"""

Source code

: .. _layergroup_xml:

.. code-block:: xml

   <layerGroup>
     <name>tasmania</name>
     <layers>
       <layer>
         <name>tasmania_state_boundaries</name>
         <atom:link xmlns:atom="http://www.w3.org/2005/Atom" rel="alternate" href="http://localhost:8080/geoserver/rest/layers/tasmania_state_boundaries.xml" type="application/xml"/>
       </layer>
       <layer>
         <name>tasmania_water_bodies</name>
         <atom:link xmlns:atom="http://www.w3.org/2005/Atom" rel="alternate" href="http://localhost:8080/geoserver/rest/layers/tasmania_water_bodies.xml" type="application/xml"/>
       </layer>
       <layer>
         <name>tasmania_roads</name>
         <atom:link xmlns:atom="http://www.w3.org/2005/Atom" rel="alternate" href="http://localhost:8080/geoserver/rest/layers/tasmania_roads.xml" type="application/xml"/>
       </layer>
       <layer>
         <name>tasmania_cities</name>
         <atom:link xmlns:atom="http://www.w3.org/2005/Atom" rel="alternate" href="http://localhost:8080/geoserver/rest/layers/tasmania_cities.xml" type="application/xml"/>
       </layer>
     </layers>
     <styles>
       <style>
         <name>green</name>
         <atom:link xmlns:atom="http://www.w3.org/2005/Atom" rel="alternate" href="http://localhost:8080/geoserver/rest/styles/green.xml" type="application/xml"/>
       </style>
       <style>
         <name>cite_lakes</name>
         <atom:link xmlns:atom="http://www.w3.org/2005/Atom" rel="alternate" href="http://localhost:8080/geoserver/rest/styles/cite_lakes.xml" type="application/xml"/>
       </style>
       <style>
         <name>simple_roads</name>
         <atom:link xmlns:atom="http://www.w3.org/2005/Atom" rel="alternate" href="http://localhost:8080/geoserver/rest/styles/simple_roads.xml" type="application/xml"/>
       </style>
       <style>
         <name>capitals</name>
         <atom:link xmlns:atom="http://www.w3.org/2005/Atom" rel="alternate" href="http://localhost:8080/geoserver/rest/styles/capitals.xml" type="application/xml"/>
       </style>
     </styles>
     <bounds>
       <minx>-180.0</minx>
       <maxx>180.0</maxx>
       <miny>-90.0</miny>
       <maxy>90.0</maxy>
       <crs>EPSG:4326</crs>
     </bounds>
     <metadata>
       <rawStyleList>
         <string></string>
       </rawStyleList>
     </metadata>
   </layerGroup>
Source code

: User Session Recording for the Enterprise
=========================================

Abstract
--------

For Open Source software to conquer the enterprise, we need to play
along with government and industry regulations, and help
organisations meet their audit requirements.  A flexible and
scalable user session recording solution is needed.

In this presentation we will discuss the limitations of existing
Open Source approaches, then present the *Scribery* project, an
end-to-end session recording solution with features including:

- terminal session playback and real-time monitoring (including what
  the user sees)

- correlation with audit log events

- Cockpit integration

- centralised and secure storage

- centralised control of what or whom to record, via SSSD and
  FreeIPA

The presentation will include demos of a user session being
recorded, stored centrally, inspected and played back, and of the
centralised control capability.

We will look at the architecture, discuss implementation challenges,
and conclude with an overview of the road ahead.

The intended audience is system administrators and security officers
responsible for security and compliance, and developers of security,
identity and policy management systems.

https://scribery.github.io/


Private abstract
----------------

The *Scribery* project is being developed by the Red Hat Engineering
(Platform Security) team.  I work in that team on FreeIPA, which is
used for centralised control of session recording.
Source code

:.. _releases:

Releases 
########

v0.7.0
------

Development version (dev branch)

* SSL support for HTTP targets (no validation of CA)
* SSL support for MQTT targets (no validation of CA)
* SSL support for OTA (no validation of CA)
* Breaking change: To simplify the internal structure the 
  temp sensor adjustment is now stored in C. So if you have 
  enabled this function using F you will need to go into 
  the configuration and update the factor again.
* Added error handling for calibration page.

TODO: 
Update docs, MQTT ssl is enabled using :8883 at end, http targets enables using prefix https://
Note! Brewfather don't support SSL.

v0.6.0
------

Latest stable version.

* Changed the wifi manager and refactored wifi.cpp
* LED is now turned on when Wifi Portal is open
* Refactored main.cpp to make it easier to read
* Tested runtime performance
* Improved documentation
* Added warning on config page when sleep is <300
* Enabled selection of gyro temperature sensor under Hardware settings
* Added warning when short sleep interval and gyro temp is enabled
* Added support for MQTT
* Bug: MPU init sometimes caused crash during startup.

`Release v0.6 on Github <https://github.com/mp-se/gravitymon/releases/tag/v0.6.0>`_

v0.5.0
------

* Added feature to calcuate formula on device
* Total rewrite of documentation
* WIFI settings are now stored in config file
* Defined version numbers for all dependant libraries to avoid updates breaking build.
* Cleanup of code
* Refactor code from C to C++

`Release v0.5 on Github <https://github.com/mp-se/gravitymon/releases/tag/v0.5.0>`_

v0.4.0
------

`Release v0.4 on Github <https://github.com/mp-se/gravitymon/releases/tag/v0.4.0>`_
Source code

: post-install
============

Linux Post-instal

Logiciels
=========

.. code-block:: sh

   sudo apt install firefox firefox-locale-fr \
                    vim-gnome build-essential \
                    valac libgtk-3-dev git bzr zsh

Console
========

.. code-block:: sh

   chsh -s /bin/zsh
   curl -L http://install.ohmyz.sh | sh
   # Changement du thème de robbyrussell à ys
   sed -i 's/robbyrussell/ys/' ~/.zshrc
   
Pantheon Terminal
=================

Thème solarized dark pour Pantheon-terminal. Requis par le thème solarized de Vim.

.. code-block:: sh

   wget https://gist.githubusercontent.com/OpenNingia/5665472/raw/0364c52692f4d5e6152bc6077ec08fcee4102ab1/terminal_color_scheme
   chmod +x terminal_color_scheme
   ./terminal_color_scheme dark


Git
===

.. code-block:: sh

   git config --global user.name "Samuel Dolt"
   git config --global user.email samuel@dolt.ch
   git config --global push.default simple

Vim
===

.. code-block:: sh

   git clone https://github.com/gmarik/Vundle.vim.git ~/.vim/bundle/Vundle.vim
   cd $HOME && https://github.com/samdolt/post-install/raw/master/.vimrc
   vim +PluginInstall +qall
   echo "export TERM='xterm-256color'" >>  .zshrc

"""

> _Your objective_: All of the lines above must be returned exactly as they stand.

> _Written reply_:
Source code

: .. _layergroup_xml:

.. code-block:: xml

   <layerGroup>
     <name>tasmania</name>
     <layers>
       <layer>
         <name>tasmania_state_boundaries</name>
         <atom:link xmlns:atom="http://www.w3.org/2005/Atom" rel="alternate" href="http://localhost:8080/geoserver/rest/layers/tasmania_state_boundaries.xml" type="application/xml"/>
       </layer>
       <layer>
         <name>tasmania_water_bodies</name>
         <atom:link xmlns:atom="http://www.w3.org/2005/Atom" rel="alternate" href="http://localhost:8080/geoserver/rest/layers/tasmania_water_bodies.xml" type="application/xml"/>
       </layer>
       <layer>
         <name>tasmania_roads</name>
         <atom:link xmlns:atom="http://www.w3.org/2005/Atom" rel="alternate" href="http://localhost:8080/geoserver/rest/layers/tasmania_roads.xml" type="application/xml"/>
       </layer>
       <layer>
         <name>tasmania_cities</name>
         <atom:link xmlns:atom="http://www.w3.org/2005/Atom" rel="alternate" href="http://localhost:8080/geoserver/rest/layers/tasmania_cities.xml" type="application/xml"/>
       </layer>
     </layers>
     <styles>
       <style>
         <name>green</name>
         <atom:link xmlns:atom="http://www.w3.org/2005/Atom" rel="alternate" href="http://localhost:8080/geoserver/rest/styles/green.xml" type="application/xml"/>
       </style>
       <style>
         <name>cite_lakes</name>
         <atom:link xmlns:atom="http://www.w3.org/2005/Atom" rel="alternate" href="http://localhost:8080/geoserver/rest/styles/cite_lakes.xml" type="application/xml"/>
       </style>
       <style>
         <name>simple_roads</name>
         <atom:link xmlns:atom="http://www.w3.org/2005/Atom" rel="alternate" href="http://localhost:8080/geoserver/rest/styles/simple_roads.xml" type="application/xml"/>
       </style>
       <style>
         <name>capitals</name>
         <atom:link xmlns:atom="http://www.w3.org/2005/Atom" rel="alternate" href="http://localhost:8080/geoserver/rest/styles/capitals.xml" type="application/xml"/>
       </style>
     </styles>
     <bounds>
       <minx>-180.0</minx>
       <maxx>180.0</maxx>
       <miny>-90.0</miny>
       <maxy>90.0</maxy>
       <crs>EPSG:4326</crs>
     </bounds>
     <metadata>
       <rawStyleList>
         <string></string>
       </rawStyleList>
     </metadata>
   </layerGroup>
Source code

: User Session Recording for the Enterprise
=========================================

Abstract
--------

For Open Source software to conquer the enterprise, we need to play
along with government and industry regulations, and help
organisations meet their audit requirements.  A flexible and
scalable user session recording solution is needed.

In this presentation we will discuss the limitations of existing
Open Source approaches, then present the *Scribery* project, an
end-to-end session recording solution with features including:

- terminal session playback and real-time monitoring (including what
  the user sees)

- correlation with audit log events

- Cockpit integration

- centralised and secure storage

- centralised control of what or whom to record, via SSSD and
  FreeIPA

The presentation will include demos of a user session being
recorded, stored centrally, inspected and played back, and of the
centralised control capability.

We will look at the architecture, discuss implementation challenges,
and conclude with an overview of the road ahead.

The intended audience is system administrators and security officers
responsible for security and compliance, and developers of security,
identity and policy management systems.

https://scribery.github.io/


Private abstract
----------------

The *Scribery* project is being developed by the Red Hat Engineering
(Platform Security) team.  I work in that team on FreeIPA, which is
used for centralised control of session recording.
Source code

:.. _releases:

Releases 
########

v0.7.0
------

Development version (dev branch)

* SSL support for HTTP targets (no validation of CA)
* SSL support for MQTT targets (no validation of CA)
* SSL support for OTA (no validation of CA)
* Breaking change: To simplify the internal structure the 
  temp sensor adjustment is now stored in C. So if you have 
  enabled this function using F you will need to go into 
  the configuration and update the factor again.
* Added error handling for calibration page.

TODO: 
Update docs, MQTT ssl is enabled using :8883 at end, http targets enables using prefix https://
Note! Brewfather don't support SSL.

v0.6.0
------

Latest stable version.

* Changed the wifi manager and refactored wifi.cpp
* LED is now turned on when Wifi Portal is open
* Refactored main.cpp to make it easier to read
* Tested runtime performance
* Improved documentation
* Added warning on config page when sleep is <300
* Enabled selection of gyro temperature sensor under Hardware settings
* Added warning when short sleep interval and gyro temp is enabled
* Added support for MQTT
* Bug: MPU init sometimes caused crash during startup.

`Release v0.6 on Github <https://github.com/mp-se/gravitymon/releases/tag/v0.6.0>`_

v0.5.0
------

* Added feature to calcuate formula on device
* Total rewrite of documentation
* WIFI settings are now stored in config file
* Defined version numbers for all dependant libraries to avoid updates breaking build.
* Cleanup of code
* Refactor code from C to C++

`Release v0.5 on Github <https://github.com/mp-se/gravitymon/releases/tag/v0.5.0>`_

v0.4.0
------

`Release v0.4 on Github <https://github.com/mp-se/gravitymon/releases/tag/v0.4.0>`_
Source code

: post-install
============

Linux Post-instal

Logiciels
=========

.. code-block:: sh

   sudo apt install firefox firefox-locale-fr \
                    vim-gnome build-essential \
                    valac libgtk-3-dev git bzr zsh

Console
========

.. code-block:: sh

   chsh -s /bin/zsh
   curl -L http://install.ohmyz.sh | sh
   # Changement du thème de robbyrussell à ys
   sed -i 's/robbyrussell/ys/' ~/.zshrc
   
Pantheon Terminal
=================

Thème solarized dark pour Pantheon-terminal. Requis par le thème solarized de Vim.

.. code-block:: sh

   wget https://gist.githubusercontent.com/OpenNingia/5665472/raw/0364c52692f4d5e6152bc6077ec08fcee4102ab1/terminal_color_scheme
   chmod +x terminal_color_scheme
   ./terminal_color_scheme dark


Git
===

.. code-block:: sh

   git config --global user.name "Samuel Dolt"
   git config --global user.email samuel@dolt.ch
   git config --global push.default simple

Vim
===

.. code-block:: sh

   git clone https://github.com/gmarik/Vundle.vim.git ~/.vim/bundle/Vundle.vim
   cd $HOME && https://github.com/samdolt/post-install/raw/master/.vimrc
   vim +PluginInstall +qall
   echo "export TERM='xterm-256color'" >>  .zshrc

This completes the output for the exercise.